Because of my obstinance and delayed acceptance of the situation, by the spring of 2018 she was resolved to leave, to go back to her hometown to raise our son in a happier environment. They departed New York in June, after classes had ended, and after nine months of me maintaining at SIPA a façade of happy home life with updates on my son’s infancy whenever my friends at SIPA inquired (friends for whom I am and will remain immensely grateful). I have spent the rest of the summer getting used to an apartment that is now mostly quiet, without the constant background noise of my son’s laughter or crying, or his cartoons on Netflix. I am ashamed to say, however, that I don’t miss my wife much. I’m not angry at her, and I know she made the decision that was best for herself and our son. I don’t know exactly why I don’t miss her, but perhaps our time together had grown so cold and distant that her absence has not made much of a difference. I miss my son intensely, though, and I’m also grateful to my wife for allowing – and insisting – that I remain an integral part of his life. We FaceTime almost daily, and I get to see him laugh and play, while sometimes discussing with my wife the practical matters of the divorce ahead of us. In those times, I am also grateful to her for (at least outwardly) bearing no deep grudge against me, despite having plenty of reasons for doing so, and we are able to remain civil and relatively friendly with each other.

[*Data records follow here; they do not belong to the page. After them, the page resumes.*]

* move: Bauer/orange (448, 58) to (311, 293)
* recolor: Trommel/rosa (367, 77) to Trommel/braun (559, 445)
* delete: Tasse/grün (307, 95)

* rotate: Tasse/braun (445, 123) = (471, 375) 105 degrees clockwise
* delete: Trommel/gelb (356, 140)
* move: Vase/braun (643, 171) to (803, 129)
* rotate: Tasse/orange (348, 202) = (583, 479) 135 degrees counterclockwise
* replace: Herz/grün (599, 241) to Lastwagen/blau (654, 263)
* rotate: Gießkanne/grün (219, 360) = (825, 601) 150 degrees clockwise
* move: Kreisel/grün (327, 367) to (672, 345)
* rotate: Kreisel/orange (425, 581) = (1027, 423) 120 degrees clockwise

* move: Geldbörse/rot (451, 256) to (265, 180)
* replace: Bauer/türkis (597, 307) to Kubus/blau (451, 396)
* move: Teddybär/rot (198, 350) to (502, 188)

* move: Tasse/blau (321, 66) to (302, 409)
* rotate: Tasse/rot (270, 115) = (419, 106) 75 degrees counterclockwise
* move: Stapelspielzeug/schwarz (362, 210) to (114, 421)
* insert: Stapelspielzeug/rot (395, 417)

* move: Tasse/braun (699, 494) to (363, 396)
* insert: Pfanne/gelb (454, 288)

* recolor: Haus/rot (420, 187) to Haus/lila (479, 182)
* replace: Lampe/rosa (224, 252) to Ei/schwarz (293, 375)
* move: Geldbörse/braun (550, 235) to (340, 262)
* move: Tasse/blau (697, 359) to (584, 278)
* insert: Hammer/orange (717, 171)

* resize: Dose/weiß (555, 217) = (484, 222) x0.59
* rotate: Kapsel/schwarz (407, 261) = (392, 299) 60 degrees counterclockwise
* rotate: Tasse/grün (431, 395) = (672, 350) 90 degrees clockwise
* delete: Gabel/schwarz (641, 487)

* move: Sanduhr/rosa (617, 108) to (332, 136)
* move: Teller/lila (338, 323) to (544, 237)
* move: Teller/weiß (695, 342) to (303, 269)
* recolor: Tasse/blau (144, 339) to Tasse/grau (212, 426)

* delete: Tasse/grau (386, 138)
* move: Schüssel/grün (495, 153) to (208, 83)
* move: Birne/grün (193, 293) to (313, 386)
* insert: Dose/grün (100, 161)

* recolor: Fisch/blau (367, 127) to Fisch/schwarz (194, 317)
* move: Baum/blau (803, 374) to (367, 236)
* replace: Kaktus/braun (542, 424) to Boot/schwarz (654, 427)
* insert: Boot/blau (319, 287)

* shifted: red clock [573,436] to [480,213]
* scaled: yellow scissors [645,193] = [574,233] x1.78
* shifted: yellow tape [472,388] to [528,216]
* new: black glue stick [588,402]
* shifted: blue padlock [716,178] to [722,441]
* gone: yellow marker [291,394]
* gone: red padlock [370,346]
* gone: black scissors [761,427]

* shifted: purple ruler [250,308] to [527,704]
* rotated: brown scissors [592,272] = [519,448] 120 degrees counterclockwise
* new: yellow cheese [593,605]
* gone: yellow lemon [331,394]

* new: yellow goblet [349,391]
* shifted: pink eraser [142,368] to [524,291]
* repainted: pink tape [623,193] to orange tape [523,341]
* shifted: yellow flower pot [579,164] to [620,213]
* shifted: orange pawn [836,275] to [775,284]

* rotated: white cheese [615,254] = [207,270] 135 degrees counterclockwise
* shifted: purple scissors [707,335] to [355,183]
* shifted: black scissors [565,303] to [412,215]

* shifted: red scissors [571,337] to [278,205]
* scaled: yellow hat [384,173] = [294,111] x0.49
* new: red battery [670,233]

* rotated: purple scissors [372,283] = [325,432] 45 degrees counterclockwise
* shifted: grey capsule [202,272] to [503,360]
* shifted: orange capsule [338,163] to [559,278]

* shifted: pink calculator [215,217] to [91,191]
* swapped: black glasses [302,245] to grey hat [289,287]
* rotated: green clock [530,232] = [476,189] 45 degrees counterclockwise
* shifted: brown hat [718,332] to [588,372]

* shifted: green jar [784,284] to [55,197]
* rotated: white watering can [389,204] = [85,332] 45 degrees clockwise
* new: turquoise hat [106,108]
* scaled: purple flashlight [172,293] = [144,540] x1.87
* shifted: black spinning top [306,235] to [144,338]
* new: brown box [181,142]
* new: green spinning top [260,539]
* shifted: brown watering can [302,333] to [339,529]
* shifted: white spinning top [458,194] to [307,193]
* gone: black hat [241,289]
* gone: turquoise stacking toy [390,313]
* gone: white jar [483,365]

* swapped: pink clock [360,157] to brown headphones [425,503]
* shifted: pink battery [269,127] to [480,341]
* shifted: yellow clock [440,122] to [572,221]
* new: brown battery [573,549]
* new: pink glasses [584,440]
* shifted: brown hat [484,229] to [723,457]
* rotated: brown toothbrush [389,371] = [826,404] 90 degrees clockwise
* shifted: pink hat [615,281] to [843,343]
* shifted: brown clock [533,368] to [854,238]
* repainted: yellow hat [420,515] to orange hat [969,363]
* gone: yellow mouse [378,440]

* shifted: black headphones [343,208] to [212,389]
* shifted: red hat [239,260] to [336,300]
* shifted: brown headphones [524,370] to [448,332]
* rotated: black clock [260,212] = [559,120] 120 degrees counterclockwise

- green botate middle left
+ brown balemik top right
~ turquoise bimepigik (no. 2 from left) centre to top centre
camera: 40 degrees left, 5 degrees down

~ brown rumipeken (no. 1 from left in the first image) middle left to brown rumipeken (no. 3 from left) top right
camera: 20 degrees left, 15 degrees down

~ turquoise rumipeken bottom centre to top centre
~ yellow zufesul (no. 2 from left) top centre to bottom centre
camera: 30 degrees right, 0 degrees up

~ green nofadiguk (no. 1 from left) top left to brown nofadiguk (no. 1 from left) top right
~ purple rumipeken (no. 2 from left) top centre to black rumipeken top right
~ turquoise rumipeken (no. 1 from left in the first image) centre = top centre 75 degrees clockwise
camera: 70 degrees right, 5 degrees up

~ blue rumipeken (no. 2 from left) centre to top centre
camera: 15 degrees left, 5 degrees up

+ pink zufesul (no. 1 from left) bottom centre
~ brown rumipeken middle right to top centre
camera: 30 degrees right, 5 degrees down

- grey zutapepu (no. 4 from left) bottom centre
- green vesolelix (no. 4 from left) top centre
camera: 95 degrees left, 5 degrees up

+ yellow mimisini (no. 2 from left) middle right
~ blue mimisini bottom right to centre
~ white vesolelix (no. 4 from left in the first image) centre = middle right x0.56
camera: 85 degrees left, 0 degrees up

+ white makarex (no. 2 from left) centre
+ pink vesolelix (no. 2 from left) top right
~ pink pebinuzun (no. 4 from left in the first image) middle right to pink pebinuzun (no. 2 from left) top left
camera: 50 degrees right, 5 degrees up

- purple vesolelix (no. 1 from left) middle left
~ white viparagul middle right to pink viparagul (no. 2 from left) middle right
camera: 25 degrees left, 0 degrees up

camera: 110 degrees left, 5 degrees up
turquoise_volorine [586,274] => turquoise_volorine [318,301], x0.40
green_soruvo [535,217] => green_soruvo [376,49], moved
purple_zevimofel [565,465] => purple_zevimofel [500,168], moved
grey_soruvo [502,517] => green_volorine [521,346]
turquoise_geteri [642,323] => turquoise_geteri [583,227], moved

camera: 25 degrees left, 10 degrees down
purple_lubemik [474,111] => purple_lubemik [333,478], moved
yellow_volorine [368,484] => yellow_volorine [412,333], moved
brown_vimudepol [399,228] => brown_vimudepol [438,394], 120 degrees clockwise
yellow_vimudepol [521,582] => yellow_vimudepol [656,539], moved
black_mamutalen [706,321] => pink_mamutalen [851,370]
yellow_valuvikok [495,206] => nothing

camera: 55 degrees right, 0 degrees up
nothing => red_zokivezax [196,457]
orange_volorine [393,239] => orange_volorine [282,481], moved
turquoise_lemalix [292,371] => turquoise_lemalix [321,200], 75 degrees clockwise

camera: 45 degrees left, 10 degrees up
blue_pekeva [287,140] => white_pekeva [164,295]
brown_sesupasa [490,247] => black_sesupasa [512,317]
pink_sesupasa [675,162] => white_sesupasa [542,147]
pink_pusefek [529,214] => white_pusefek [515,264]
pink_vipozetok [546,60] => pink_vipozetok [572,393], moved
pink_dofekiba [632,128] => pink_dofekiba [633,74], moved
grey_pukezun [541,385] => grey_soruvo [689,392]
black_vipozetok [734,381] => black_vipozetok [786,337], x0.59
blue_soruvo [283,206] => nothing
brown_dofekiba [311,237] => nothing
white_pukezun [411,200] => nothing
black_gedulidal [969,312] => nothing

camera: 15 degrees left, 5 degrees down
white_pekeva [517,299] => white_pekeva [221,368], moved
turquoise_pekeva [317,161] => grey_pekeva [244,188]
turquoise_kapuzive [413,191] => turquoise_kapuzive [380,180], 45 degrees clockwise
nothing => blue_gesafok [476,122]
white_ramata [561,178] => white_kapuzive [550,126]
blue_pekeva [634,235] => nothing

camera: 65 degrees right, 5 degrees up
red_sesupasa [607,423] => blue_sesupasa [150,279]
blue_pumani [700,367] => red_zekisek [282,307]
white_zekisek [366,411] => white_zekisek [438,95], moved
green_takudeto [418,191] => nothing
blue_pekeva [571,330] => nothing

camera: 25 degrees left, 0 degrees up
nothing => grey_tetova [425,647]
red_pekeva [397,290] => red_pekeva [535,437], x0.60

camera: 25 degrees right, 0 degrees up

I imagine that my SIPA summer relationship story is less than typical among my classmates, so I thought sharing it would offer some perspective for others who may have experienced or will experience such ordeals in the future. Relationships do not go as planned – most of the time they go better than expected, as two people grow together and more deeply intertwined than they would think possible. But in those cases where they fail, I hope this story might provide at least a little calm and catharsis to those with such experiences. In sharing this account I do ask, however, that if the reader is able to infer my identity after reading this, that s/he forego any expression of sympathy should s/he encounter me in the halls of IAB or elsewhere. I’m not seeking sympathy, nor am I yet entirely comfortable receiving it. This discomfort is one of the several obstacles I’m seeking to overcome, and telling this story does help with some of them, so I thank you for reading.